For his part, Portland’s
mayor Ted Wheeler describes the federales’ presence as worse than unhelpful:
like pouring gasoline on a fire, he said. Wheeler himself succumbed to tear-gas
early Thursday morning [July 23] after the feds released canisters of some
irritating gas while the mayor was speaking with protesters. Wheeler told the
crowd that the feds’ presence amounted to “an unconstitutional occupation,”

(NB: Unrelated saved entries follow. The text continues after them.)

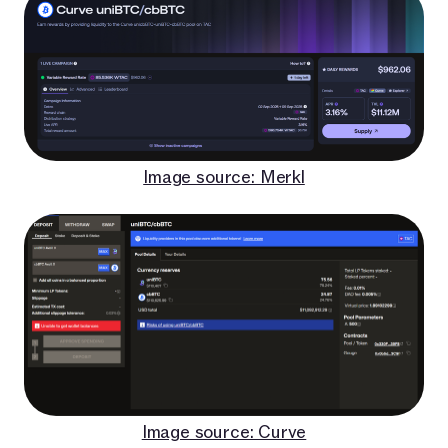
Image source: Merkl
Image source: Curve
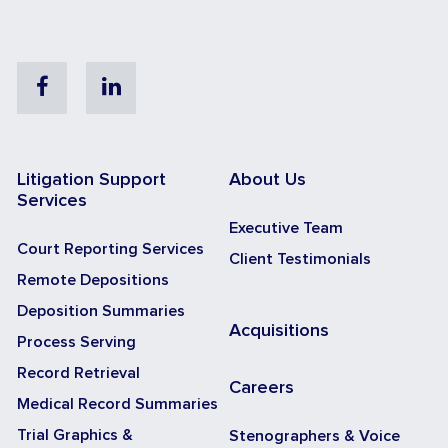
Facebook
Linkedin
Litigation Support
About Us
Services
Executive Team
Court Reporting Services
Client Testimonials
Remote Depositions
Deposition Summaries
Acquisitions
Process Serving
Record Retrieval
Careers
Medical Record Summaries
Trial Graphics &
Stenographers & Voice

according to news accounts.
"The tactics that have
been used by our federal officers are abhorrent,” Wheeler said. “They did not
act with probable cause, people are not being told who they are being arrested
by, and you've been denied basic constitutional rights.”
The critics of Trump’s
tactics include two of President George W. Bush’s former Homeland Security
chiefs: Michael Chertoff and Tom Ridge. Chertoff described Trump’s tactics to the
Washington Post’s Greg Sargent last week [July 22] as “very problematic" and "very unsettling."
Appearing
on the PBS NewsHour [July 23], Ridge likened Trump’s tactics
to “a reality TV approach” unlikely to help local authorities resolve urban
problems. The former Pennsylvania governor told moderator Judy Woodruff that
there was “no conceivable scenario” in which he would have agreed to federal
agents’ presence in cities without prior consultation with and agreement from
the local authorities.
As
acting DHS secretary, Chad Wolf disavows any need to have local buy-in. “I
don’t need invitations by the state,” he said on Fox News [July 20]. “We’re
going to do that whether they like it or not.” Speaking to the New
York Times columnist Michelle Goldberg, Snyder noted that
authoritarian regimes such as Franco’s Spain and tsarist Russia also deployed
border agents against domestic enemies. “The people who are used to committing
violence on the border,” Snyder explained, “are then brought in to commit
violence against people in the interior.”
Even
if the historical analogy is imperfect, Trump’s policies are fascist and no
more than barely lawful. The time to mince words has long since passed.